Extracted information:
------------------------------------

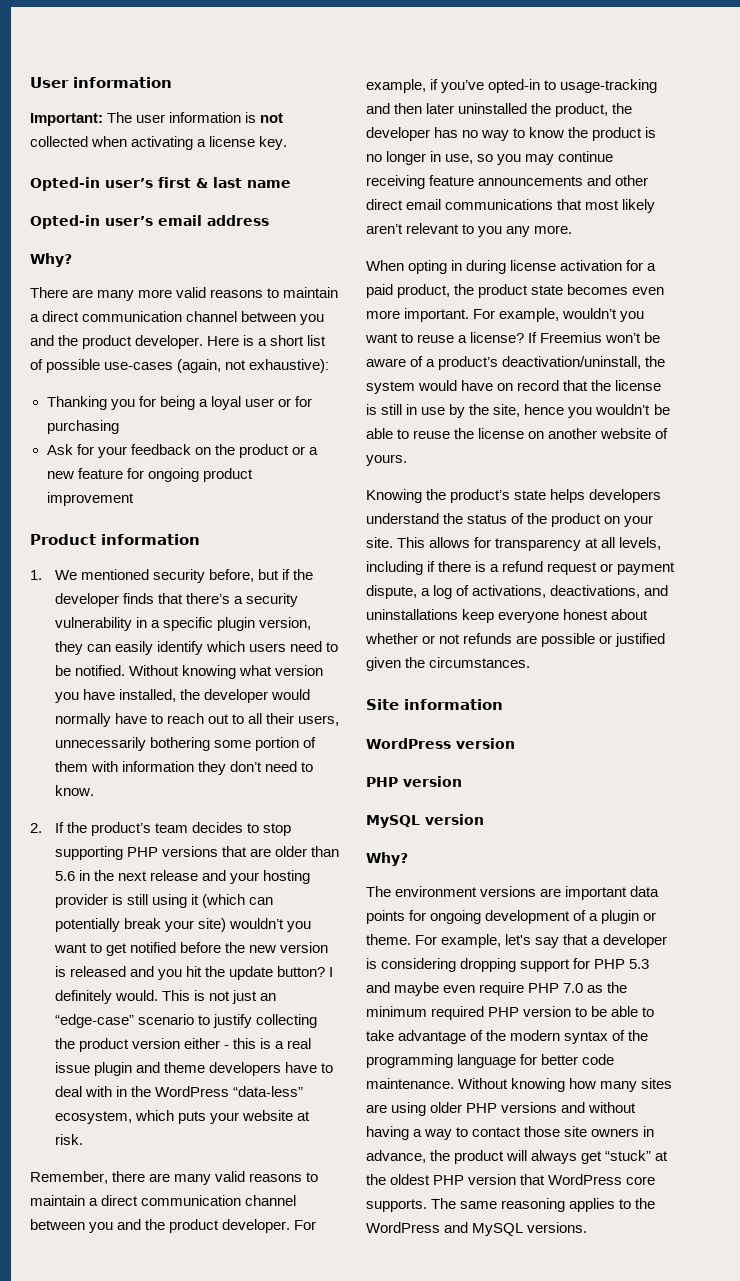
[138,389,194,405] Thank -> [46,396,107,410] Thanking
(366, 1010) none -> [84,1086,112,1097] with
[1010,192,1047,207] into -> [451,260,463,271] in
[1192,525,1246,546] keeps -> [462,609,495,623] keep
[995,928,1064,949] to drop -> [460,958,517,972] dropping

------------------------------------

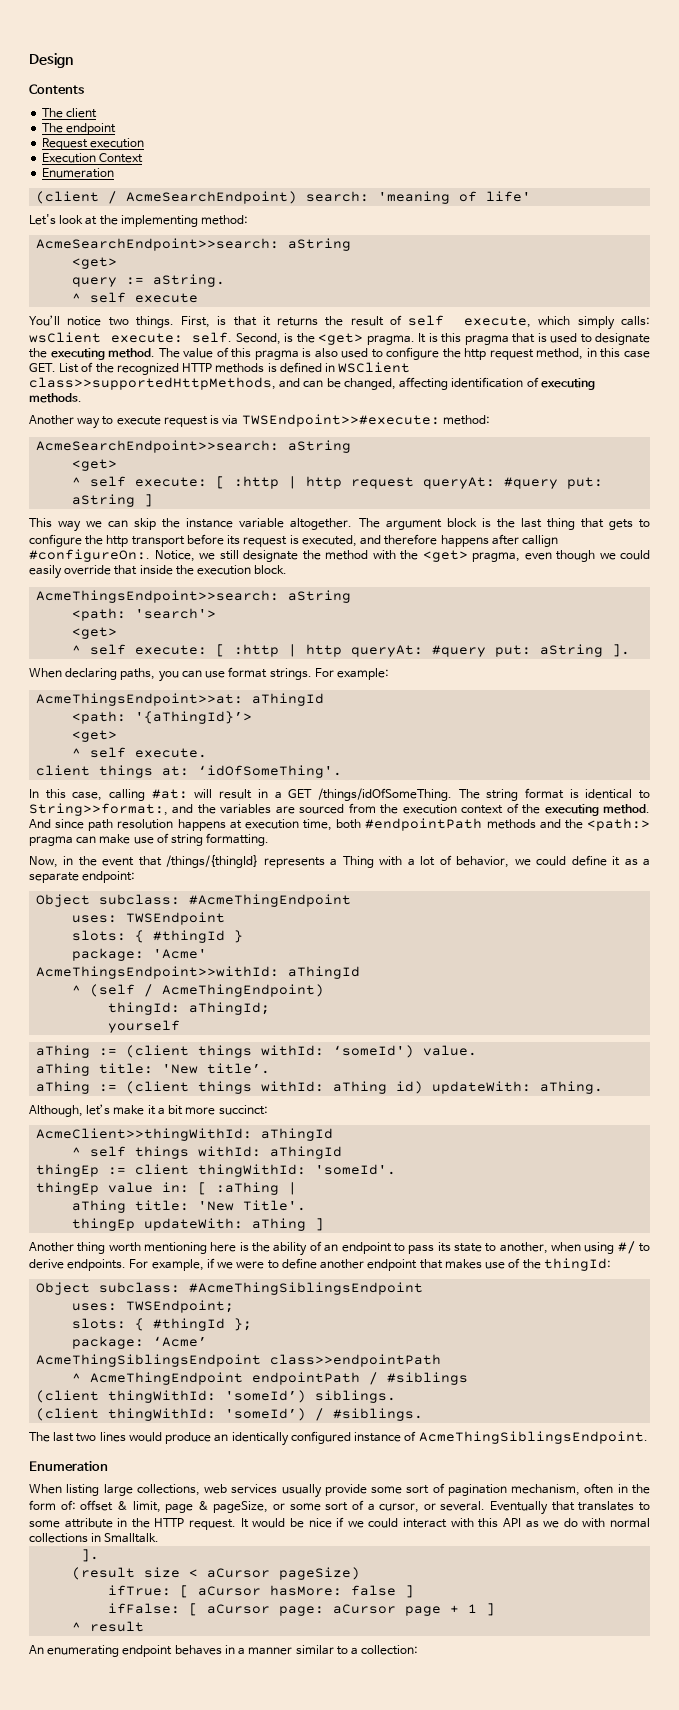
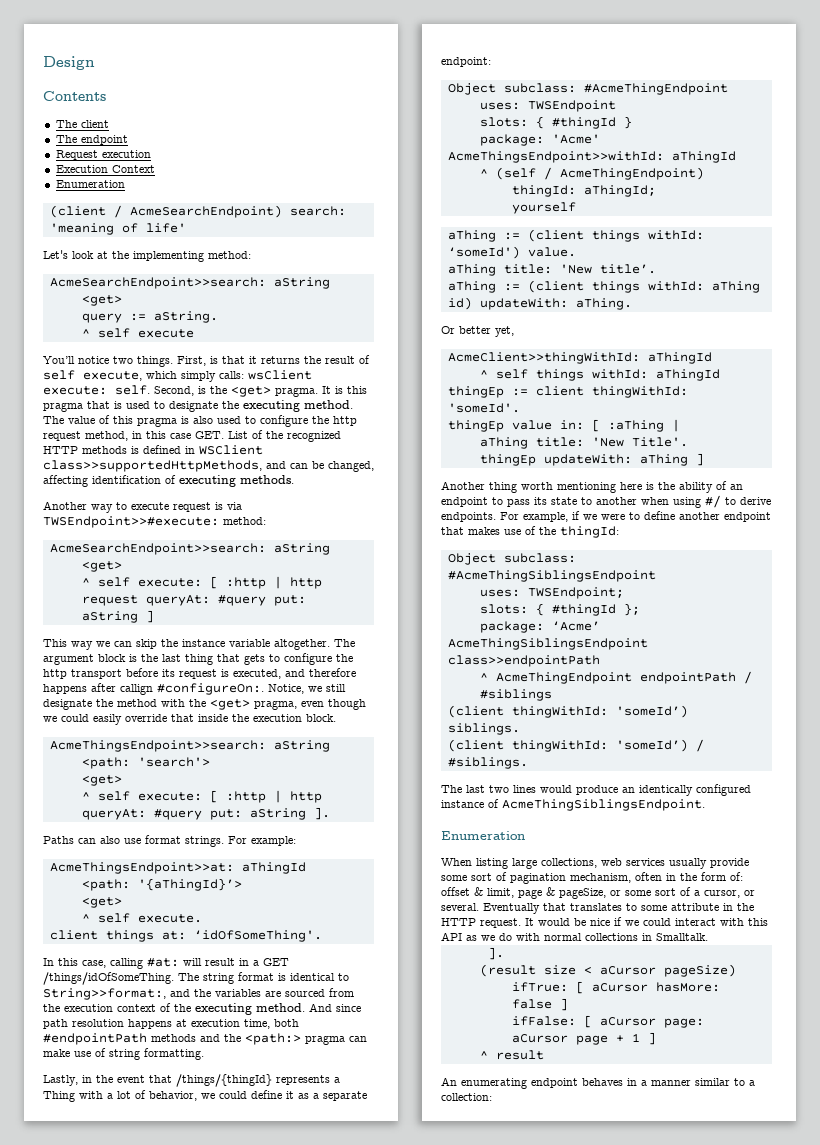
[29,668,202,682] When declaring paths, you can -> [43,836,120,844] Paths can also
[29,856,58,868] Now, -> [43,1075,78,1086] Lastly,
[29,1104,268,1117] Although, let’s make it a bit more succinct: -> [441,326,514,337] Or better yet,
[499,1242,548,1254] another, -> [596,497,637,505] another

------------------------------------

What is expected:
Above are the records; from them, give again exactly the lines from the one containing "[138,389,194,405] Thank ->" through the one containing "[995,928,1064,949] to drop", both included.

Written solution:
[138,389,194,405] Thank -> [46,396,107,410] Thanking
(366, 1010) none -> [84,1086,112,1097] with
[1010,192,1047,207] into -> [451,260,463,271] in
[1192,525,1246,546] keeps -> [462,609,495,623] keep
[995,928,1064,949] to drop -> [460,958,517,972] dropping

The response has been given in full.